И чтобы не слушать возражения старика, поскорее ушла из книжной лавки, оставив остальные открытки на прилавке. Лене были совсем ни к чему они и совершенно безразлично, что подумает о ней продавец. Наверное, сочтет очередной поклонницей красивого летчика. Среди ее коллег-машинисток было немало таких, увлеченных, как артистами кино, героями нации — летчиками или подводниками, который так славило министерство пропаганды.
Наверное, не стоило этого делать. Ильзе была права. Время стерло бы лицо Рихарда из памяти Лены, помогло бы забыть прошлое, по-прежнему цепляющее острыми крючками за душу. Наверное, нужно было спрятать эту карточку подальше, пытаясь успокоить сердце, растревоженное недавним обманом зрения. Нужно забыть. Как о странном сне, похожим на качели — то в верх от восторга, то вниз от ужаса. Не цепляться за ускользающее прошлое, а просто отпустить его. Ведь эта смерть случилась ей только на благо, как твердила Лене когда-то Катя. Теперь можно было забыть о том, какое страшное преступление совершила против своей страны, полюбив немецкого летчика и подарив ему то, что должна была хранить для другого. Вычеркнуть все это из памяти и притвориться, что ничего это не было, когда наконец-то советская армия ступит в Германию и принесет долгожданный мир.
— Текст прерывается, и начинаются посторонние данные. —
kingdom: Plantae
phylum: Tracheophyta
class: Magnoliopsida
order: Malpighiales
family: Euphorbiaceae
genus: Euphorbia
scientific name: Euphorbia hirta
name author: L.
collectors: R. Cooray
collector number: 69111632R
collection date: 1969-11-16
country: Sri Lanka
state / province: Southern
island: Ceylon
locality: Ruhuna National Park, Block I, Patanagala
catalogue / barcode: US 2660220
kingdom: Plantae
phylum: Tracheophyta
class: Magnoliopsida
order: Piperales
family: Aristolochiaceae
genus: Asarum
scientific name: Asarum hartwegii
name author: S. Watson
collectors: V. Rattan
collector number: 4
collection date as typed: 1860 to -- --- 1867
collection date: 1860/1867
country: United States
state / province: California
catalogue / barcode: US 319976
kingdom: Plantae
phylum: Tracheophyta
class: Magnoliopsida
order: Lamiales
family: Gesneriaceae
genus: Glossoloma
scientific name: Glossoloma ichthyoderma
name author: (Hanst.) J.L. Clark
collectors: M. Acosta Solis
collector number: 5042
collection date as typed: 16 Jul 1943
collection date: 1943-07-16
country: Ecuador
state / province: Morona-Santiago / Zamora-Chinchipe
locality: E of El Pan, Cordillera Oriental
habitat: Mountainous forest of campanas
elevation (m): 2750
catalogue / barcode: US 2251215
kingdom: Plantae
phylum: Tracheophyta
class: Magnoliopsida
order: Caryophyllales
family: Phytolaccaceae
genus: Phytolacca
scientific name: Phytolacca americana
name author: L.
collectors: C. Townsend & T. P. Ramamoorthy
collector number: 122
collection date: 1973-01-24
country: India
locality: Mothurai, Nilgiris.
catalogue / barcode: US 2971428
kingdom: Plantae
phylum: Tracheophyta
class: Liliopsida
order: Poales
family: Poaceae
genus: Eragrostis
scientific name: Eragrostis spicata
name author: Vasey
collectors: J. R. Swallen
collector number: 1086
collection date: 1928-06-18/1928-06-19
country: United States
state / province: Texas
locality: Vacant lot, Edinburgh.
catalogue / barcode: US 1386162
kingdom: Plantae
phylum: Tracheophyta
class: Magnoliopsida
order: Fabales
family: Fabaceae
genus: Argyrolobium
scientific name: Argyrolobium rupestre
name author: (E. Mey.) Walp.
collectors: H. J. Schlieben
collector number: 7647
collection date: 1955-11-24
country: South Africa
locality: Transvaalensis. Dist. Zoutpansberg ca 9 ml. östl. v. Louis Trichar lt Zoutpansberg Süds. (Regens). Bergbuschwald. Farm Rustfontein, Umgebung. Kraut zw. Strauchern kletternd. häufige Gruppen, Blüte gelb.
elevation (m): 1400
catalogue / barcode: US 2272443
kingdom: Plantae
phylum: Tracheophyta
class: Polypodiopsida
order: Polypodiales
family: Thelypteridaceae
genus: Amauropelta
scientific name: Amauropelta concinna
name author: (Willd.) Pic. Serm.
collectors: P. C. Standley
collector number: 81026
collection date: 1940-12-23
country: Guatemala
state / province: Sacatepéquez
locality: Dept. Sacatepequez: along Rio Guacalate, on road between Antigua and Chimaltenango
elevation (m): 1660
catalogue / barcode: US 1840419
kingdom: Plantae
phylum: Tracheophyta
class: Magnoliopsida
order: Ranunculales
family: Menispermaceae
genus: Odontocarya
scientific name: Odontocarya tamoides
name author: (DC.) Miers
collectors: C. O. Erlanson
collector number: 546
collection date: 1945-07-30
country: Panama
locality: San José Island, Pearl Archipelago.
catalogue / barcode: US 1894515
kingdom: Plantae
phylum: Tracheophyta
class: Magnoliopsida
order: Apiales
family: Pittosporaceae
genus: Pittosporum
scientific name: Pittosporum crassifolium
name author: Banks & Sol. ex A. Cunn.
А в том, что советская армия рано или поздно придет сюда, в этот маленький городок под Дрезденом, у Лены уже не было больше сомнений. «Ленинград освобожден!», писала она восторженно на клочке бумаги, который передавала военнопленным, всего несколько недель назад. Осада города на Неве, о которой она узнала уже здесь, в Германии, и которая длилась так невыносимо долго, наконец-то завершилась победой советских войск.
Хотя нет-нет, но все равно порой возвращалось привычное сомнение — по радио обе немецкие стороны твердили почти одно и то же только на свой счет. Нацисты уверенно заявляли о своих победах, а «Свободная Германия» в пику им твердила немцам, что советские войска уверенно движутся к бывшим границам своей страны, и что вот-вот откроется второй фронт союзников. От этой противоречивой информации и от вида Дрездена, который по-прежнему не попадал под налеты британской и американской авиации и жил обычной жизнью, создавалось ощущение правоты нацистов и бесконечности этой ужасной войны. К тому же вести из шахт тоже не способствовали хорошему настрою — каждый раз, как записка возвращалась от военнопленных, список имен погибших множился, и это приводило Лену в ужас. Из более сотни человек к началу весны 1944 года в шахтах осталось всего шестьдесят восемь мужчин.
Но не лгать Кристль каждый раз, когда та, видя заметно побледневшее лицо девушки, спрашивала: «Как там твой брат? Он жив?», не могла. Одной ей ни за что не справиться. Особенно сейчас, когда все стало так плохо с продовольствием, что пришлось открыть второй чемодан нарядов Эдны, к которым так и не прикоснулась, и через Ильзе продавать ее знакомым девушкам тайком от Людо. Те, тесно общающиеся со служащими администрации гау или офицерами Дрезденского гестапо, могли себе позволить новые наряды и обувь, выменивая их на карточки или на продукты у Лены. В основном, Лена старалась получить муку. Из этой муки они с Кристль сами ночами пекли хлеб, пусть без дрожжей, масла и сахара. Потом из этого хлеба они сушили сухари, чтобы позднее передать в узелке советским военнопленным. Иногда Лена ухитрялась вложить микстуру от кашля, зная, как часто их мучает бронхит, в большинстве случаев перерастающий в воспаление легких.
«Фюрерова погодка» мучила многих в ту холодную пору и не только в простуженных насквозь бараках военнопленных. Даже весной она ухитрялась проморозить до костей и достать до самого нутра, чтобы человека захватила в свои объятия болезнь. Это произошло и с Эдной, которая неожиданно заболела в середине марта. Людо чуть с ума не сходил от тревоги, что соседка, «вечно сующая во все свой нос» фрау Маллер услышит ее громкий кашель и донесет куда следует. Вернувшись как-то раз, после очередного осмотра девушки, Людо долго молчал за ужином, бросая на встревоженную жену мрачные взгляды. И только к концу, когда настало время привычной после ужина трубки, немец нарушил молчание:
— Эдне не становится лучше. Слава Богу, жар не вернулся, и легкие чистые. Но ее кашель… Рано или поздно нам придется подумать о том, чтобы вывезти Мардерблатов из Дрездена. Если ей не станет лучше, конечно.
— Вывести из Дрездена? — переспросила его Кристль. — Но куда? Мы больше не знаем мест, где можно спрятать их. Где мы их укроем?